最近読んだ『ビジネスモデル全史』は、切り口が斬新でとても面白い本でした。何が斬新かというと、異なる時代に革新的なビジネスモデルを創造した人物同士の、架空の対談が載っているのです。たとえば、三越の前身、越後屋を創業した三井高利とシリコンバレーの生みの親であるフレッド・ターマンの対談なんてものが出てきます。人選も面白いのですが、異なる時代を生きたイノベーターを対談させることによって、ビジネスモデルの変遷を歴史観をもって俯瞰(ふかん)できる仕掛けになっていて、その点がとても刺激的でした。

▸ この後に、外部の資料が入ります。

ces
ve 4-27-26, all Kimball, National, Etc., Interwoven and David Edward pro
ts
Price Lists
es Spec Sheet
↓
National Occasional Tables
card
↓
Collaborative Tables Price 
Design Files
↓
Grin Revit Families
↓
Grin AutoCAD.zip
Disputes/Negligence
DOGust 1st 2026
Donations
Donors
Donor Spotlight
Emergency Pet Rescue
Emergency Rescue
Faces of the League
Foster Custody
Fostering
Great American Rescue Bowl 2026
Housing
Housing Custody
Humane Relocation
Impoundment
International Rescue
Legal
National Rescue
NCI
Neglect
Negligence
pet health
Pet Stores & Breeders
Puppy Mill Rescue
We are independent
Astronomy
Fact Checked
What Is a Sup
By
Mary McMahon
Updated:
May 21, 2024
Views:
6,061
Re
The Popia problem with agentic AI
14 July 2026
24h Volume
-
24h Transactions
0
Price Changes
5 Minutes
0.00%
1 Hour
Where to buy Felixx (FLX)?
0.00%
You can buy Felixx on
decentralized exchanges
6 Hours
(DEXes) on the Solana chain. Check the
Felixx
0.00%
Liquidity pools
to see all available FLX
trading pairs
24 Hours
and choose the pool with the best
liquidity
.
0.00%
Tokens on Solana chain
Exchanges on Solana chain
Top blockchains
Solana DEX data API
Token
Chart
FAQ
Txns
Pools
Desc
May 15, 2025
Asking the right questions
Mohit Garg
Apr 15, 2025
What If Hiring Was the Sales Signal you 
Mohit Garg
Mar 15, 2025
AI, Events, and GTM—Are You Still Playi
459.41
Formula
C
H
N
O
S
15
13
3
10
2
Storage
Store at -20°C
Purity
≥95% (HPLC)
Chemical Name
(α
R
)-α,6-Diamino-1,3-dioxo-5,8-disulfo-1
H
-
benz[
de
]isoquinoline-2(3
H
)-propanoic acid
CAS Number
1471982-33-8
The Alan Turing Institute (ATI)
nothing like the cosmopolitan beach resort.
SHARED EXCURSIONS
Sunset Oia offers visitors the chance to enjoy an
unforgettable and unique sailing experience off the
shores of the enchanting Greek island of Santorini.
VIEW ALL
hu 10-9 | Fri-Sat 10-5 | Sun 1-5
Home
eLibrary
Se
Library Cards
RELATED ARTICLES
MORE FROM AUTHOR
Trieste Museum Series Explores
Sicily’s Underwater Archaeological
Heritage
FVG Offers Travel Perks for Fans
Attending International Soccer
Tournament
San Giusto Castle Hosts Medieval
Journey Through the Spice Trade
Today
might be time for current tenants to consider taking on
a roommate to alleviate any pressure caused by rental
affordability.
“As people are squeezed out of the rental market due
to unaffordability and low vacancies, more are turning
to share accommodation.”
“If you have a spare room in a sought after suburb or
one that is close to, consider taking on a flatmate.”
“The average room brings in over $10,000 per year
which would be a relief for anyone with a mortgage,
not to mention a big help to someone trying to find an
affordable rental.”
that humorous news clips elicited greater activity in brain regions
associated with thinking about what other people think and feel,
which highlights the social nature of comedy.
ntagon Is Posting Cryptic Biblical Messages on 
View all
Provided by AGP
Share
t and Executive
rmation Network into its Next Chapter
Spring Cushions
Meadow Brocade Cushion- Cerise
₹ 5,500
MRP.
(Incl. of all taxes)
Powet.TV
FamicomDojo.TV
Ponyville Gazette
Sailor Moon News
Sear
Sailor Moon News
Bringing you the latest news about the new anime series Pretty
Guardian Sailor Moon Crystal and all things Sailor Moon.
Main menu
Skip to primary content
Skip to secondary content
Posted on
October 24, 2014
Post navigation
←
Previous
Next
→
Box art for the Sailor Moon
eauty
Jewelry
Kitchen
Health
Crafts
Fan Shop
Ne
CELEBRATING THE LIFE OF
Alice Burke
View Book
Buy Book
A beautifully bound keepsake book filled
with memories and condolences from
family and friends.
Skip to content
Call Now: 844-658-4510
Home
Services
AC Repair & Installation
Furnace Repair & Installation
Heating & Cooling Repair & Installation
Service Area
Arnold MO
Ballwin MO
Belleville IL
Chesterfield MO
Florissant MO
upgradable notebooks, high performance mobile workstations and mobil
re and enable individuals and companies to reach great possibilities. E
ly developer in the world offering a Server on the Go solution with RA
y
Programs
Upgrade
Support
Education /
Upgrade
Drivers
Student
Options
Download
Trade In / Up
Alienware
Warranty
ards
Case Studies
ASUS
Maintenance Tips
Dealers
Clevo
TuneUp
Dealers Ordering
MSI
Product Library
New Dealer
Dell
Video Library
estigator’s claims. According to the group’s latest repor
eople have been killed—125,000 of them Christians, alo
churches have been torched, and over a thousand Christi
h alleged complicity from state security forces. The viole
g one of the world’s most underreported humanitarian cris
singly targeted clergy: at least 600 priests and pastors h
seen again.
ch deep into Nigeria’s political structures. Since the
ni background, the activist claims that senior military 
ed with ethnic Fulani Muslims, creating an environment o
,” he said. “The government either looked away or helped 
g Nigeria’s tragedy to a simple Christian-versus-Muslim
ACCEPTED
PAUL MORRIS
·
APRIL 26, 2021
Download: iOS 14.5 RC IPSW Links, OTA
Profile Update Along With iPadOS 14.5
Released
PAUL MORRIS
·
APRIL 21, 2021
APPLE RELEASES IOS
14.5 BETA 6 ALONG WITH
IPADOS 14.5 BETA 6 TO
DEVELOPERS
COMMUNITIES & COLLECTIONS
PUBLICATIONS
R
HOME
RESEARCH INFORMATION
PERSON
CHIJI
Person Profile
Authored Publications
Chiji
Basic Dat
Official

【写真上】『ビジネスモデル史』【写真下】『「幸せ」の決まり方』

私がインテルに入社するきっかけになった本に、インテルの創業メンバーの一人であるアンドリュー・グローブの『Only the Paranoid Survive』があります。私は1990年代のほとんどをアメリカで過ごしましたが、アンディーは97年にTIME誌の“Man of the Year”に選ばれ、インテルはアメリカで注目を集めている企業でした。

私はアンディーの本を読んでインテルに興味を持ち、後に、まったく偶然にインテルからオファーを受けたのですが、アンディーの本のどこに共感したかというと、それは彼の持っている危機感でした。移民の子としてアメリカに渡ってきたアンディーには、いつどこに人生の落とし穴が開いているかわからないという危機感が常にあったのですね。だから慢心することなく、いつも高みを目指して生きていた。

「いままでになかったもの」をつくり続けるためには、アンディーのような向上心が重要だと思います。私自身も、「常に高いところを目指したい」という強迫観念めいたものを抱えているとても貪欲な人間。ある仕事に熟練して簡単にできるようになると、やり方を変えたほうがいいんじゃないか、もっと別の見方があるのではないかと考えてしまう。常に現状に満足することがないという意味では、案外リーダーに向いた性格なのかもしれません。

「いままでになかったもの」をつくるために、たくさんのビジネス書を読んできました。

最近IT業界では、半導体がいまよりもっと小さくなって、ありとあらゆるものに人工知能が応用されるようになったら、人類の能力を超えてしまうのではないかという議論が盛んです。IoT(Internet of Things)という言葉も流行していますが、世の中のあらゆるものがインターネットに接続されるようになったら、社会はどう変わるのかという議論もよくされています。

ITは、人間がより豊かに、より幸福に生活するための技術であるはずですが、そもそも幸せとは何なのかといったことは、IT業界が突き詰めて考えていかなければならないテーマだと私は思うのです。『「幸せ」の決まり方』は、そんな問題意識から手に取った一冊です。想像以上にアカデミックな内容の本でしたが、幸福とは何かを考える際の「角度」は、とても参考になりました。